Saying You’re Sorry


I had to write a difficult letter this morning. It started like this:

I am deeply sorry for my words that have brought hurt or division to you and …… It pains me and shames me to think that I’ve been so careless with my remarks that should have remained private or been discussed with you personally. Please forgive me.

Just re-reading that puts a knot in my heart. I just got done writing about maintaining confidentiality and an atmosphere of trust within your marriage, and then I go and bungle it in another area of my life. Doesn’t it seem to work like that sometimes?!

There will always be issues that need working through, whether in your marriage, with your children, extended family, friends, or church family. Proceed with caution! Oh, the power of words…oh, the grace of God.

This place I’m in now is so precious, though, even amidst the pain. I have valid concerns in this present situation, but wasn’t always wise in the search for a resolution. But how else do I learn, sometimes, than through the muddle and trouble?

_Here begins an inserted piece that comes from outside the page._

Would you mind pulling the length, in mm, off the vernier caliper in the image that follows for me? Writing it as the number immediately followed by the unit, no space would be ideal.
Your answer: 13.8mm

Consider it pure joy, my brothers, whenever you face trials of many kinds, because you know that the testing of your faith develops perseverance. Perseverance must finish its work so that you may be mature and complete, not lacking anything. James 1:2-4

I memorized the entire first chapter of James many years ago, when I was barely a young adult and didn’t seem to have a trial on the horizon. But, my, how it’s served me since. Trials take so many forms, some are self-inflicted and others are just the cruelty of the world. Whatever the form of your trial, make wisdom one of your goals, and remember the promise of James: “Blessed is the man who perseveres under trial, because when he has stood the test, he will receive the crown of life that God has promised to those who love him.” (James 1:12)

Back to having to say you’re sorry. This is so often the result of saying things we shouldn’t say in the first place, and James again has a reply: “If anyone considers himself religious and yet does not keep a tight reign on his tongue, he deceives himself and his religion is worthless.” (James 1:26) Ouch. I’m working toward maturity…

6 Responses

  1. Kathleen May 2nd, 2007 at 1:55 pm

    It’s always hard to say you’re sorry, no matter the reason. No matter what the outcome, you’ve done the right thing. Way to go!

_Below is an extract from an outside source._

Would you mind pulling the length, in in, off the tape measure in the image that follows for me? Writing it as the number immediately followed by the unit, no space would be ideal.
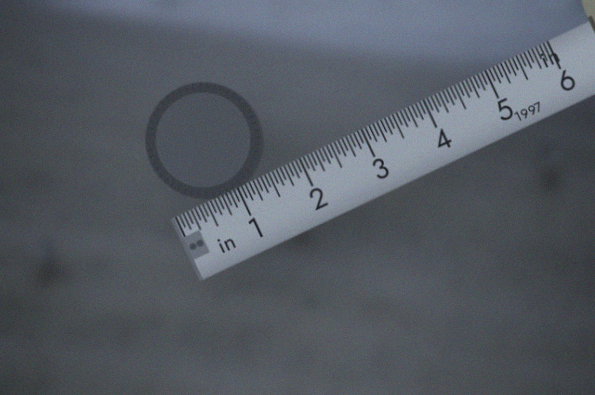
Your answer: 1.6875in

  2. Jane May 2nd, 2007 at 3:04 pm

    Awesome. It is amazing how much we grow when we are willing to be humble and take responsibility our words, actions. I love James. I think it is my favorite book of the Bible.

  3. heidi May 2nd, 2007 at 5:38 pm

    The pain of “sorry” pales in comparison to the pain of the loss of a friend. I’m glad you chose to take the route of pursuing relationship above personal discomfort.

    I hope your friend hears you and is able to forgive and build from here.

    Blessings!

  4. Jen May 3rd, 2007 at 9:42 pm

    Kathleen, thanks, it is hard, but as Heidi says, the pain of sorry is little next to the pain of losing a friend. By the way, I received a very gracious and reconciling response, and feel sooo much better! And Jane, I love James, too - that book is so incredibly practical for Christian living!

  5. heidi May 4th, 2007 at 8:50 am

    Several years ago we had moved 4 times in 3 years. Long story… However, in THREE different churches the ladies were studying James. Ergo, I studied James for three years. Apparently I needed it! :)

  6. Dana May 4th, 2007 at 7:48 pm

    OT but I’ll try to post a translation…I have more interesting stuff at the moment, but it is five pages of somewhat legalese-German. Fun to wade through…there are so many constructions that just aren’t possible in English.

    Referring to the colloquium. I heard it was great, but I haven’t seen press responses yet, which is what I was waiting for.